In an attempt to clear up her skin “naturally”, she recently cut out dairy, which has helped somewhat.
“My skin has stabilised,” Miss Mandere said. “It’s not getting worse or better.”
The NHS recommends patients learn, and avoid, their triggers. These can include excessive alcohol, smoking and stress.
Despite all she has endured, Miss Mandere refuses to let her psoriasis hold her back.
“A few years ago I would make sure my outfit on a night out was covered, she said. “I never wore dresses.
“I reached a stage where I thought, ‘why should I do it just to make other people more comfortable? I’ll never see these people again, why does it matter?’”
While she tries hard to stay positive, Miss Mandere admits her condition can get her down.
“I don’t mind it on my body because I can wear polo necks and long sleeves,” she said.
“But when it’s on my face I’m very paranoid. I feel like everyone is looking at me.”

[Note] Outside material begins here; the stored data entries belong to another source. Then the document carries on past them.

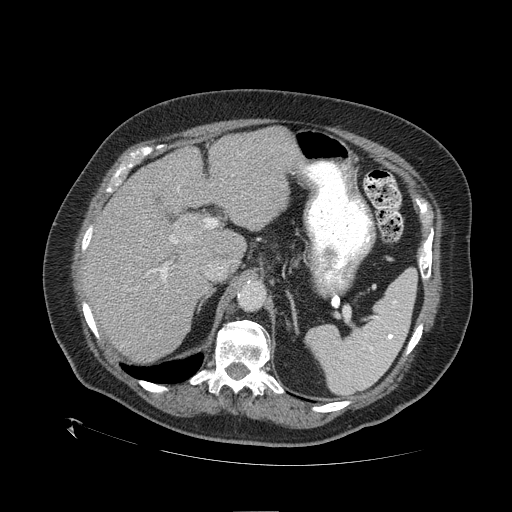
Contrast-enhanced abdominal CT (liver protocol), one axial slice; slice 73 of 109 in the series (ordered by position); 120 kVp; one of 2 acquisitions stored at this slice position; soft-tissue window (W 400 / L 40 HU); 512 × 512 image matrix. Case-level facts recorded for this patient, not image findings: diagnosis: hepatocellular carcinoma (patient treated with transarterial chemoembolisation; whether this scan precedes or follows treatment is not stated here); TNM stage (as recorded): Stage-I; Child-Pugh class: A; tumour nodularity: uninodular.
Outlined on this slice (semi-automatically segmented with operator editing):
- liver parenchyma outside the tumour (the mass and vessels are separate outlines, so this box may not span the whole liver): bounding box <82,128,300,360> (left, top, right, bottom; pixels)
- mass: <176,216,205,246>
- portal vein: <147,187,179,282>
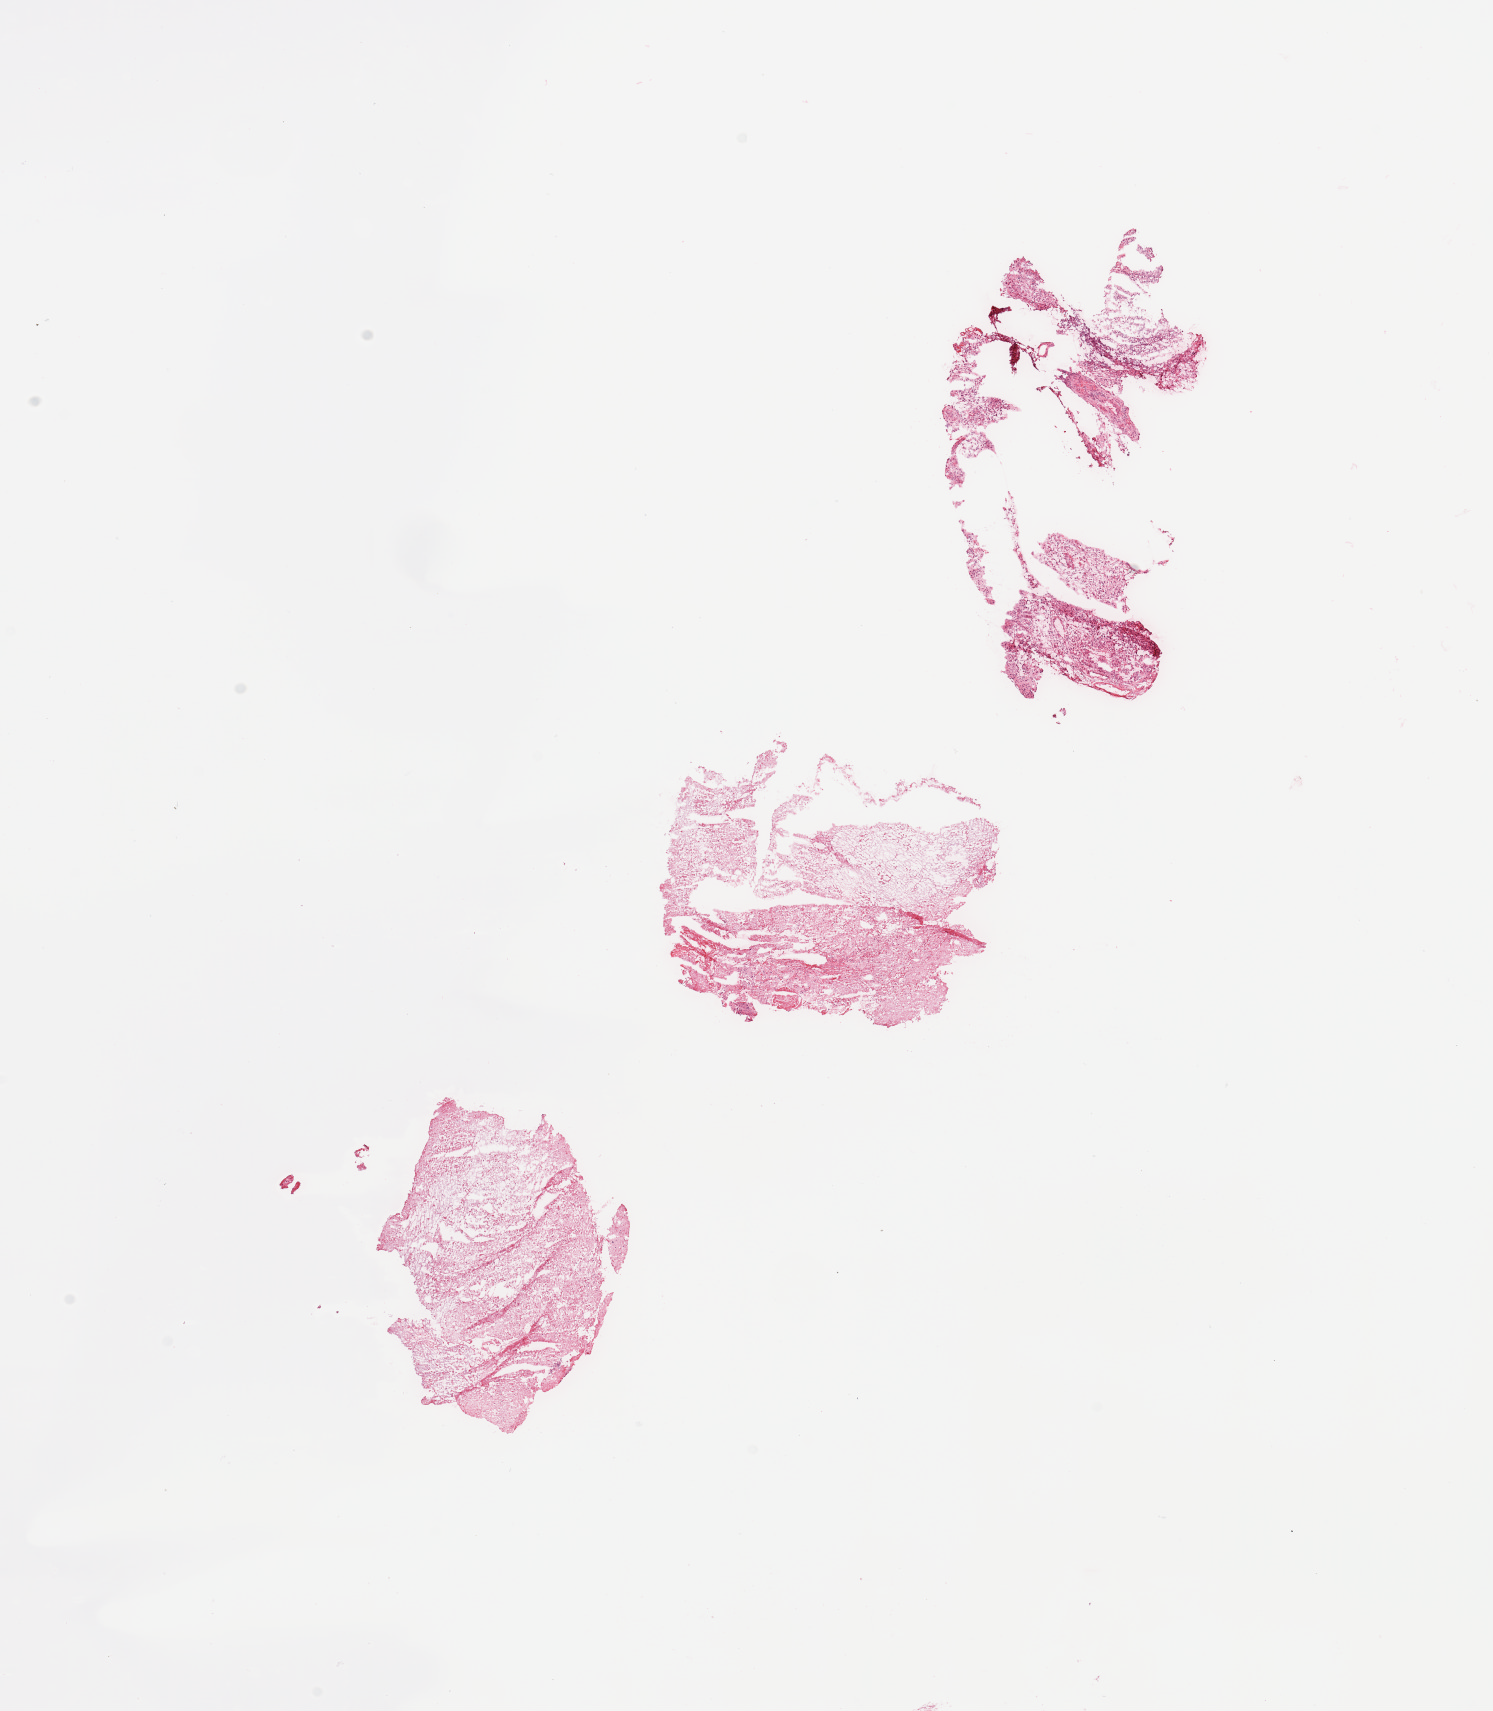
Digitized Hematoxylin and eosin (H&E) stained tissue section (whole slide), shown as a low-resolution overview of the whole scanned area (about 11.8 x 13.5 mm). Tumour tissue sample, brain. Patient: male, age 68 years.
Patient diagnosis (cohort enrolment): glioblastoma multiforme (brain).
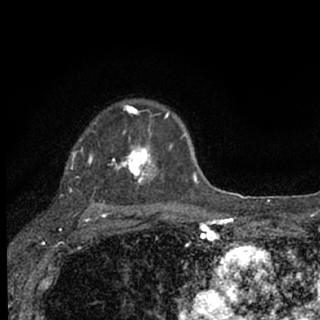
Breast MRI (dynamic contrast-enhanced), one axial slice; slice 52 of 76 in the series (ordered by position); cropped to one breast; dynamic contrast-enhanced series, time point 2 of 7 at this slice position (early post-contrast); 1.5 T; TE 3.1 ms, TR 6.4 ms; 2.4 mm slice thickness; 320 × 320 image matrix, field of view 162 × 162 mm. Female patient.
Structures marked on this image (semi-automatic segmentation, software-assisted and operator-edited):
- enhancing-tissue mask used for the functional tumour volume (all voxels passing the contrast-enhancement thresholds inside the analysis volume; usually the tumour): box from (x=71, y=105) to (x=187, y=206) px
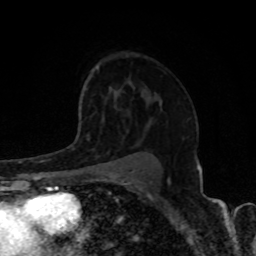
Breast MRI, one axial slice; cropped to one breast; dynamic contrast-enhanced series, time point 2 of 8 at this slice position (early post-contrast); 1.5 T; TE 4.2 ms, TR 7 ms; 256 × 256 image matrix, field of view 155 × 155 mm. Female patient.
Structures marked on this image (semi-automatic segmentation, software-assisted and operator-edited):
- enhancing-tissue mask used for the functional tumour volume (all voxels passing the contrast-enhancement thresholds inside the analysis volume; usually the tumour): bounding box <84,133,122,161> (left, top, right, bottom; pixels)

Miss Mandere is speaking out to help make other psoriasis sufferers feel less alone.
“You are an individual by yourself,’ she said.
“Yes you have psoriasis but it’s not something that defines you. You can do everything that everyone else does.”
She also hopes to help people without the condition be more understanding.
“Be kind to people,” she said. “You don’t know what they’re going through or their mental state.”
Psoriasis affects around 2% of people in the UK, NHS statistics show.
In the US, more than eight million suffer, according to the National Psoriasis Foundation.